En 1987, en pleine cohabitation, la bande à Pasqua s’agitait sur le front des questions internationales. En particulier Marchiani, en mission à Téhéran, pour sauver des otages. Mais Tonton, bien sûr, veillait au grain.
Si la cellule de l’Élysée a fait sauter les PV de Marchiani, les barbouzes de Mitterrand n’en ont pas moins placé Môssieur Jean-Charles sous haute surveillance à la fin des années 80. La cellule dirigée par Christian Prouteau lui a consacré ainsi de nombreuses notes. Au cœur des préoccupations, l’affaire des otages français détenus par le Hezbollah au Liban et les relations avec l’Iran. Un dossier autour duquel les coups bas se multiplient entre le Gouvernement Chirac et le Chef de l’État.
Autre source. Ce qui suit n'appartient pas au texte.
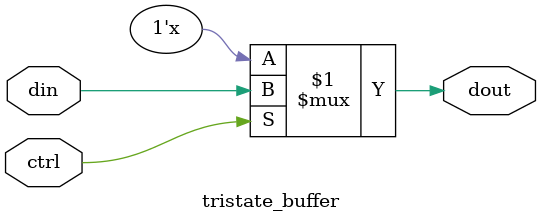
<source format=v>
module tristate_buffer(input din, ctrl, output dout);
    assign dout = (ctrl) ? din : 1'bz; 
endmodule 
</source>
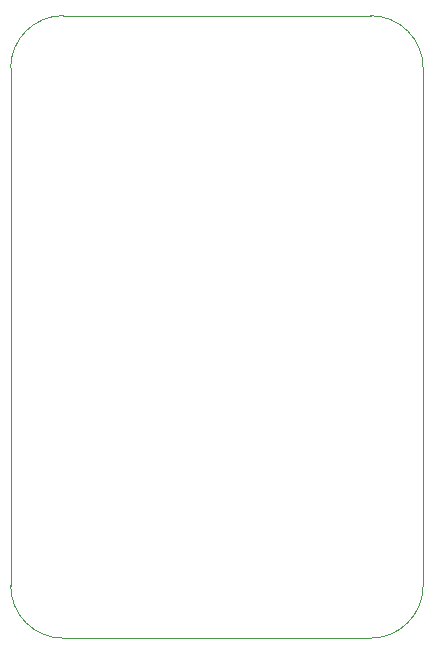
<source format=gbr>
%TF.GenerationSoftware,KiCad,Pcbnew,(5.1.6)-1*%
%TF.CreationDate,2020-11-07T19:51:12-05:00*%
%TF.ProjectId,SatelliteMush,53617465-6c6c-4697-9465-4d7573682e6b,rev?*%
%TF.SameCoordinates,Original*%
%TF.FileFunction,Profile,NP*%
%FSLAX46Y46*%
G04 Gerber Fmt 4.6, Leading zero omitted, Abs format (unit mm)*
G04 Created by KiCad (PCBNEW (5.1.6)-1) date 2020-11-07 19:51:12*
%MOMM*%
%LPD*%
G01*
G04 APERTURE LIST*
%TA.AperFunction,Profile*%
%ADD10C,0.050000*%
%TD*%
G04 APERTURE END LIST*
D10*
X145415000Y-113030000D02*
X145415000Y-69215000D01*
X175895000Y-117475000D02*
X149860000Y-117475000D01*
X180340000Y-69215000D02*
X180340000Y-113030000D01*
X149860000Y-64770000D02*
X175895000Y-64770000D01*
X175895000Y-64770000D02*
G75*
G02*
X180340000Y-69215000I0J-4445000D01*
G01*
X180340000Y-113030000D02*
G75*
G02*
X175895000Y-117475000I-4445000J0D01*
G01*
X149860000Y-117475000D02*
G75*
G02*
X145415000Y-113030000I0J4445000D01*
G01*
X145415000Y-69215000D02*
G75*
G02*
X149860000Y-64770000I4445000J0D01*
G01*
M02*

</source>
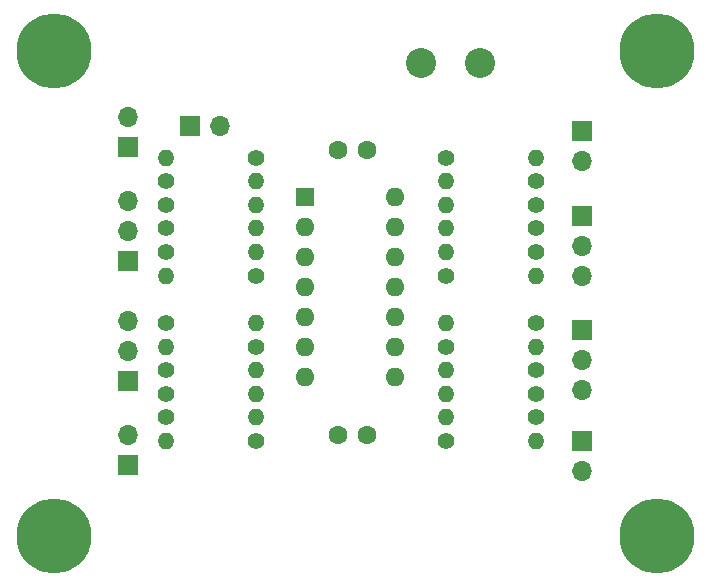
<source format=gbs>
G04 #@! TF.GenerationSoftware,KiCad,Pcbnew,(6.0.1)*
G04 #@! TF.CreationDate,2022-07-25T16:38:57-04:00*
G04 #@! TF.ProjectId,UNI-OPAMP-04,554e492d-4f50-4414-9d50-2d30342e6b69,1*
G04 #@! TF.SameCoordinates,Original*
G04 #@! TF.FileFunction,Soldermask,Bot*
G04 #@! TF.FilePolarity,Negative*
%FSLAX46Y46*%
G04 Gerber Fmt 4.6, Leading zero omitted, Abs format (unit mm)*
G04 Created by KiCad (PCBNEW (6.0.1)) date 2022-07-25 16:38:57*
%MOMM*%
%LPD*%
G01*
G04 APERTURE LIST*
%ADD10R,1.700000X1.700000*%
%ADD11O,1.700000X1.700000*%
%ADD12R,1.600000X1.600000*%
%ADD13O,1.600000X1.600000*%
%ADD14C,1.600000*%
%ADD15C,6.350000*%
%ADD16C,2.540000*%
%ADD17C,1.400000*%
%ADD18O,1.400000X1.400000*%
G04 APERTURE END LIST*
D10*
X45461000Y-35363000D03*
D11*
X48001000Y-35363000D03*
D12*
X55200000Y-41375000D03*
D13*
X55200000Y-43915000D03*
X55200000Y-46455000D03*
X55200000Y-48995000D03*
X55200000Y-51535000D03*
X55200000Y-54075000D03*
X55200000Y-56615000D03*
X62820000Y-56615000D03*
X62820000Y-54075000D03*
X62820000Y-51535000D03*
X62820000Y-48995000D03*
X62820000Y-46455000D03*
X62820000Y-43915000D03*
X62820000Y-41375000D03*
D14*
X58000000Y-61468000D03*
X60500000Y-61468000D03*
X58000000Y-37338000D03*
X60500000Y-37338000D03*
D15*
X34000000Y-29000000D03*
X85000000Y-29000000D03*
X34000000Y-70000000D03*
X85000000Y-70000000D03*
D16*
X65064000Y-29964000D03*
X70064000Y-29964000D03*
D17*
X43434000Y-46000000D03*
D18*
X51054000Y-46000000D03*
D17*
X43434000Y-44000000D03*
D18*
X51054000Y-44000000D03*
D17*
X43434000Y-40000000D03*
D18*
X51054000Y-40000000D03*
D17*
X43434000Y-42000000D03*
D18*
X51054000Y-42000000D03*
D17*
X43434000Y-56000000D03*
D18*
X51054000Y-56000000D03*
D17*
X43434000Y-52000000D03*
D18*
X51054000Y-52000000D03*
D17*
X43434000Y-60000000D03*
D18*
X51054000Y-60000000D03*
D17*
X43434000Y-58000000D03*
D18*
X51054000Y-58000000D03*
D17*
X51054000Y-62000000D03*
D18*
X43434000Y-62000000D03*
D17*
X51054000Y-38000000D03*
D18*
X43434000Y-38000000D03*
X67190000Y-52000000D03*
D17*
X74810000Y-52000000D03*
X74810000Y-56000000D03*
D18*
X67190000Y-56000000D03*
D17*
X74810000Y-60000000D03*
D18*
X67190000Y-60000000D03*
D17*
X74810000Y-58000000D03*
D18*
X67190000Y-58000000D03*
D17*
X74810000Y-46000000D03*
D18*
X67190000Y-46000000D03*
D17*
X74810000Y-44000000D03*
D18*
X67190000Y-44000000D03*
D17*
X74810000Y-40000000D03*
D18*
X67190000Y-40000000D03*
D17*
X74810000Y-42000000D03*
D18*
X67190000Y-42000000D03*
D17*
X67190000Y-38000000D03*
D18*
X74810000Y-38000000D03*
D17*
X67190000Y-62000000D03*
D18*
X74810000Y-62000000D03*
D17*
X51054000Y-48000000D03*
D18*
X43434000Y-48000000D03*
D17*
X51054000Y-54000000D03*
D18*
X43434000Y-54000000D03*
D17*
X67190000Y-54000000D03*
D18*
X74810000Y-54000000D03*
X74810000Y-48000000D03*
D17*
X67190000Y-48000000D03*
D10*
X40189000Y-64013000D03*
D11*
X40189000Y-61473000D03*
D10*
X78683000Y-35725000D03*
D11*
X78683000Y-38265000D03*
D10*
X78683000Y-61971000D03*
D11*
X78683000Y-64511000D03*
D10*
X40189000Y-46721000D03*
D11*
X40189000Y-44181000D03*
X40189000Y-41641000D03*
D10*
X40189000Y-37089000D03*
D11*
X40189000Y-34549000D03*
D10*
X78683000Y-52593000D03*
D11*
X78683000Y-55133000D03*
X78683000Y-57673000D03*
D10*
X40189000Y-56896000D03*
D11*
X40189000Y-54356000D03*
X40189000Y-51816000D03*
D10*
X78683000Y-42941000D03*
D11*
X78683000Y-45481000D03*
X78683000Y-48021000D03*
M02*

</source>
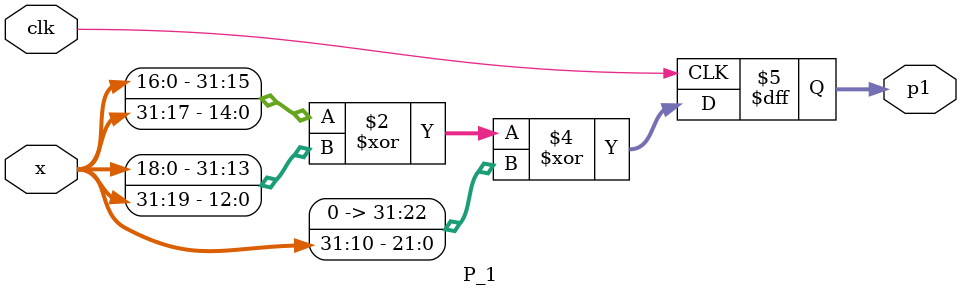
<source format=v>
module P_1(output reg[31:0]p1, input [31:0]x, input clk);
always @(posedge clk)
begin
p1 = ({x[16:0], x[31:17]})^({x[18:0], x[31:19]})^(x>>10);
end
endmodule

</source>
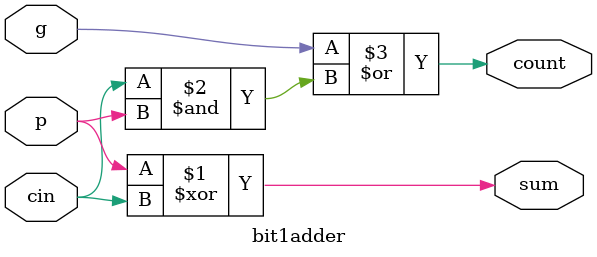
<source format=v>


module csla_64bit (
	input wire	[63:0]	a,		// operator 1
	input wire	[63:0]	b, 		// operator 2
	input wire			cin, 	// carry in

	output wire	[63:0]	sum,	// sum
	output wire			cout	// carry out
);

	 //use "wire" to define internal signals
wire [8*2-1:0] mid_c;  //guessed carries out
wire [127:0] mid_sum;   // guessed sum
wire [8:0] selected_c; // selected carries out
wire [64-1:0] selected_sum; // selected sum


bitNRCAdder #(.N(4)) RCadder1_i1(.add1(a[3:0]),.add2(b[3:0]),.cin(cin),.result(mid_sum[3:0]),.cout(selected_c[0]));

bitNRCAdder #(.N(4)) RCadder1_i2(.add1(a[7:4]),.add2(b[7:4]),.cin(1'b0),.result(mid_sum[11:8]),.cout(mid_c[0]));
bitNRCAdder #(.N(4)) RCadder2_i2(.add1(a[7:4]),.add2(b[7:4]),.cin(1'b1),.result(mid_sum[15:12]),.cout(mid_c[1]));
bitNmux #(.N(4)) bit5mux_i2(.in0({mid_sum[11:8],mid_c[0]}),.in1({mid_sum[15:12],mid_c[1]}),.sel(selected_c[0]),.ou1({selected_sum[7:4],selected_c[1]}));

bitNRCAdder #(.N(5)) RCadder1_i3(.add1(a[12:8]),.add2(b[12:8]),.cin(1'b0),.result(mid_sum[20:16]),.cout(mid_c[2]));
bitNRCAdder #(.N(5)) RCadder2_i3(.add1(a[12:8]),.add2(b[12:8]),.cin(1'b1),.result(mid_sum[25:21]),.cout(mid_c[3]));
bitNmux #(.N(5)) bit5mux_i3(.in0({mid_sum[20:16],mid_c[2]}),.in1({mid_sum[25:21],mid_c[3]}),.sel(selected_c[1]),.ou1({selected_sum[12:8],selected_c[2]}));

bitNRCAdder #(.N(6)) RCadder1_i4(.add1(a[18:13]),.add2(b[18:13]),.cin(1'b0),.result(mid_sum[31:26]),.cout(mid_c[4]));
bitNRCAdder #(.N(6)) RCadder2_i4(.add1(a[18:13]),.add2(b[18:13]),.cin(1'b1),.result(mid_sum[37:32]),.cout(mid_c[5]));
bitNmux #(.N(6)) bit5mux_i4(.in0({mid_sum[31:26],mid_c[4]}),.in1({mid_sum[37:32],mid_c[5]}),.sel(selected_c[2]),.ou1({selected_sum[18:13],selected_c[3]}));

bitNRCAdder #(.N(7)) RCadder1_i5(.add1(a[25:19]),.add2(b[25:19]),.cin(1'b0),.result(mid_sum[44:38]),.cout(mid_c[6]));
bitNRCAdder #(.N(7)) RCadder2_i5(.add1(a[25:19]),.add2(b[25:19]),.cin(1'b1),.result(mid_sum[51:45]),.cout(mid_c[7]));
bitNmux #(.N(7)) bit5mux_i5(.in0({mid_sum[44:38],mid_c[6]}),.in1({mid_sum[51:45],mid_c[7]}),.sel(selected_c[3]),.ou1({selected_sum[25:19],selected_c[4]}));

bitNRCAdder #(.N(8)) RCadder1_i6(.add1(a[33:26]),.add2(b[33:26]),.cin(1'b0),.result(mid_sum[59:52]),.cout(mid_c[8]));
bitNRCAdder #(.N(8)) RCadder2_i6(.add1(a[33:26]),.add2(b[33:26]),.cin(1'b1),.result(mid_sum[67:60]),.cout(mid_c[9]));
bitNmux #(.N(8)) bit5mux_i6(.in0({mid_sum[59:52],mid_c[8]}),.in1({mid_sum[67:60],mid_c[9]}),.sel(selected_c[4]),.ou1({selected_sum[33:26],selected_c[5]}));

bitNRCAdder #(.N(9)) RCadder1_i7(.add1(a[42:34]),.add2(b[42:34]),.cin(1'b0),.result(mid_sum[76:68]),.cout(mid_c[10]));
bitNRCAdder #(.N(9)) RCadder2_i7(.add1(a[42:34]),.add2(b[42:34]),.cin(1'b1),.result(mid_sum[85:77]),.cout(mid_c[11]));
bitNmux #(.N(9)) bit5mux_i7(.in0({mid_sum[76:68],mid_c[10]}),.in1({mid_sum[85:77],mid_c[11]}),.sel(selected_c[5]),.ou1({selected_sum[42:34],selected_c[6]}));

bitNRCAdder #(.N(10)) RCadder1_i8(.add1(a[52:43]),.add2(b[52:43]),.cin(1'b0),.result(mid_sum[95:86]),.cout(mid_c[12]));
bitNRCAdder #(.N(10)) RCadder2_i8(.add1(a[52:43]),.add2(b[52:43]),.cin(1'b1),.result(mid_sum[105:96]),.cout(mid_c[13]));
bitNmux #(.N(10)) bit5mux_i8(.in0({mid_sum[95:86],mid_c[12]}),.in1({mid_sum[105:96],mid_c[13]}),.sel(selected_c[6]),.ou1({selected_sum[52:43],selected_c[7]}));

bitNRCAdder #(.N(11)) RCadder1_i9(.add1(a[63:53]),.add2(b[63:53]),.cin(1'b0),.result(mid_sum[116:106]),.cout(mid_c[14]));
bitNRCAdder #(.N(11)) RCadder2_i9(.add1(a[63:53]),.add2(b[63:53]),.cin(1'b1),.result(mid_sum[127:117]),.cout(mid_c[15]));
bitNmux #(.N(11)) bit5mux_i9(.in0({mid_sum[116:106],mid_c[14]}),.in1({mid_sum[127:117],mid_c[15]}),.sel(selected_c[7]),.ou1({selected_sum[63:53],selected_c[8]}));



assign cout = selected_c[8];
assign sum = {selected_sum[63:4],mid_sum[3:0]};

endmodule



// ----------------------------------------------------


// ----------------------------------------------------
// Part II: 16-bit Square Root CSL adder
// ----------------------------------------------------
module csla_16bit (
	input wire	[15:0]	a,		// operator 1
	input wire	[15:0]	b, 		// operator 2
	input wire			cin, 	// carry in

	output wire	[15:0]	sum,	// sum
	output wire			cout	// carry out
);

	 //use "wire" to define internal signals
wire [4*2-1:0] mid_c;  //guessed carries out
wire [31:0] mid_sum;   // guessed sum
wire [4:0] selected_c; // selected carries out
wire [16-1:0] selected_sum; // selected sum


bitNRCAdder #(.N(2)) RCadder1_i1(.add1(a[1:0]),.add2(b[1:0]),.cin(cin),.result(mid_sum[1:0]),.cout(selected_c[0]));

bitNRCAdder #(.N(2)) RCadder1_i2(.add1(a[3:2]),.add2(b[3:2]),.cin(1'b0),.result(mid_sum[5:4]),.cout(mid_c[0]));
bitNRCAdder #(.N(2)) RCadder2_i2(.add1(a[3:2]),.add2(b[3:2]),.cin(1'b1),.result(mid_sum[7:6]),.cout(mid_c[1]));
bitNmux #(.N(2)) bit5mux_i2(.in0({mid_sum[5:4],mid_c[0]}),.in1({mid_sum[7:6],mid_c[1]}),.sel(selected_c[0]),.ou1({selected_sum[3:2],selected_c[1]}));

bitNRCAdder #(.N(3)) RCadder1_i3(.add1(a[6:4]),.add2(b[6:4]),.cin(1'b0),.result(mid_sum[10:8]),.cout(mid_c[2]));
bitNRCAdder #(.N(3)) RCadder2_i3(.add1(a[6:4]),.add2(b[6:4]),.cin(1'b1),.result(mid_sum[13:11]),.cout(mid_c[3]));
bitNmux #(.N(3)) bit5mux_i3(.in0({mid_sum[10:8],mid_c[2]}),.in1({mid_sum[13:11],mid_c[3]}),.sel(selected_c[1]),.ou1({selected_sum[6:4],selected_c[2]}));

bitNRCAdder #(.N(4)) RCadder1_i4(.add1(a[10:7]),.add2(b[10:7]),.cin(1'b0),.result(mid_sum[17:14]),.cout(mid_c[4]));
bitNRCAdder #(.N(4)) RCadder2_i4(.add1(a[10:7]),.add2(b[10:7]),.cin(1'b1),.result(mid_sum[21:18]),.cout(mid_c[5]));
bitNmux #(.N(4)) bit5mux_i4(.in0({mid_sum[17:14],mid_c[4]}),.in1({mid_sum[21:18],mid_c[5]}),.sel(selected_c[2]),.ou1({selected_sum[10:7],selected_c[3]}));

bitNRCAdder #(.N(5)) RCadder1_i5(.add1(a[15:11]),.add2(b[15:11]),.cin(1'b0),.result(mid_sum[26:22]),.cout(mid_c[6]));
bitNRCAdder #(.N(5)) RCadder2_i5(.add1(a[15:11]),.add2(b[15:11]),.cin(1'b1),.result(mid_sum[31:27]),.cout(mid_c[7]));
bitNmux #(.N(5)) bit5mux_i5(.in0({mid_sum[26:22],mid_c[6]}),.in1({mid_sum[31:27],mid_c[7]}),.sel(selected_c[3]),.ou1({selected_sum[15:11],selected_c[4]}));

assign cout = selected_c[4];
assign sum = {selected_sum[15:2],mid_sum[1:0]};

endmodule

// ----------------------------------------------------
// Part III: N-bit Ripple Carry Adder by generator
// ----------------------------------------------------
module bitNRCAdder#(parameter N = 4) (

  input wire  [N-1:0]         add1,     //adder1
  input wire  [N-1:0]         add2,      //adder2
  input wire cin,                       //carry input

  output wire  [N-1:0]         result,     //sum
  output wire              cout     //carry output
);

wire [N-1:0] p,g; //internal variables
wire [N:0] c_mid; //carry

assign p = add1^add2;
assign g = add1&add2;

generate
	genvar i;
	for(i=0;i<N;i=i+1) begin: block
	bit1adder bit1adder_module(.g(g[i]),.p(p[i]),.cin(c_mid[i]),.sum(result[i]),.count(c_mid[i+1]));
	end
endgenerate
assign c_mid[0] = cin;
assign cout = c_mid[N];

endmodule
// ----------------------------------------------------
// Part IV: N-bit multiplexer
// ----------------------------------------------------
module bitNmux#(parameter N = 5) (
input wire [N:0] in1,in0, // 2-way inputs
input wire sel,             // select

output reg [N:0] ou1      //outputs
    );
always@(*) begin
case (sel)
	1'b0:ou1 = in0;
	1'b1:ou1 = in1;
endcase
end

endmodule
// ----------------------------------------------------
// Part V: 1-bit Full Adder
// ----------------------------------------------------
module bit1adder(
input wire g,  // generate
input wire p,  // propagate
input wire cin,  // carry in

output wire sum, // sum
output wire count // carry out
    );

assign sum = p^cin;
assign count = g|(cin&p);

endmodule

</source>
Dans une note en date du 5 mai 1987, adressée à François Mitterrand et consacrée au « contentieux franco-iranien », Prouteau, sans beaucoup d’égards, y qualifie Marchiani de « troisième compère » appartenant « au clan des militaires » et plus ou moins missionné par Chirac pour engager des « tractations » avec Téhéran.
Des tractations qui, bien que l’Iran soit officiellement sous embargo, ne sauraient faire l’impasse sur des ventes d’armes… 8 décembre 1987, nouvelle note de Prouteau à Mitterrand, qui fait le point sur les concessions secrètes accordées par le gouvernement Chirac pour obtenir la libération des otages. Et Prouteau de relater un incident parvenu à ses grandes oreilles : « Un renseignement sûr, confirmé, nous est parvenu concernant des accords passés entre la France et l’Iran, à travers un intermédiaire dont la réputation soulève certaines interrogations. En effet, le samedi 28 novembre assez tard dans la soirée, Monsieur Ghorbanifar, bien connu pour sa participation à l’Irangate, est contrôlé à la Police de l’Air et des Frontières et ensuite par les douanes. Cachés dans le journal Le Monde [1], il a été découvert deux documents confidentiels rédigés en farsi. À ce moment-là, Ghorbanifar est entré dans un grand état d’excitation, menaçant le service officiel et a exigé que Monsieur Pasqua soit informé de son interpellation. Compte tenu de la personnalité de Ghorbanifar et des menaces proférées, les fonctionnaires ont alerté leur hiérarchie. Très rapidement, ils reçurent l’ordre de libérer Ghorbanifar, de lui restituer ses documents et de détruire les photocopies qui auraient pu en être faites. Il a été exigé que cette interpellation et ses suites restent strictement confidentielles. »
Et Prouteau de rapprocher cet incident d’une information recueillie quelque temps plus tôt lors d’un voyage de Marchiani à Damas, voyage manifestement très surveillé…
« Ce renseignement est à rapprocher de l’information que je vous avais communiquée, concernant les péripéties d’une première négociation entre la France et l’Iran sur des équipements militaires. J’avais évoqué à cette occasion le voyage, effectué par Messieurs Marchiani et Ghorbanifar dans un avion du Glam à Damas. Étant donné que, dans cette affaire assez compliquée de négociations entre la France et l’Iran, il n’y a pas de petits détails, un personnel navigant a relevé qu’au cours du transport de Monsieur Marchiani et des personnes qui l’ont accompagné, lors de la récupération des otages à Larnaca, le problème de fournitures d’armement à l’Iran (pièces détachées en particulier) a été largement évoqué par les passagers. Compte tenu de la “spécialité” de Ghorbanifar, s’il n’avait pas une place prépondérante dans le cadre des négociations secrètes entre le Gouvernement français et l’Iran, on voit mal pourquoi la hiérarchie policière aurait exigé que l’interpellation reste confidentielle. »
Chacun sa « spécialité », donc si Ghorbanifar doit sa notoriété à l’Irangate, Jean–Charles Marchiani ne crèvera, lui, vraiment l’écran, qu’avec l’Angolagate.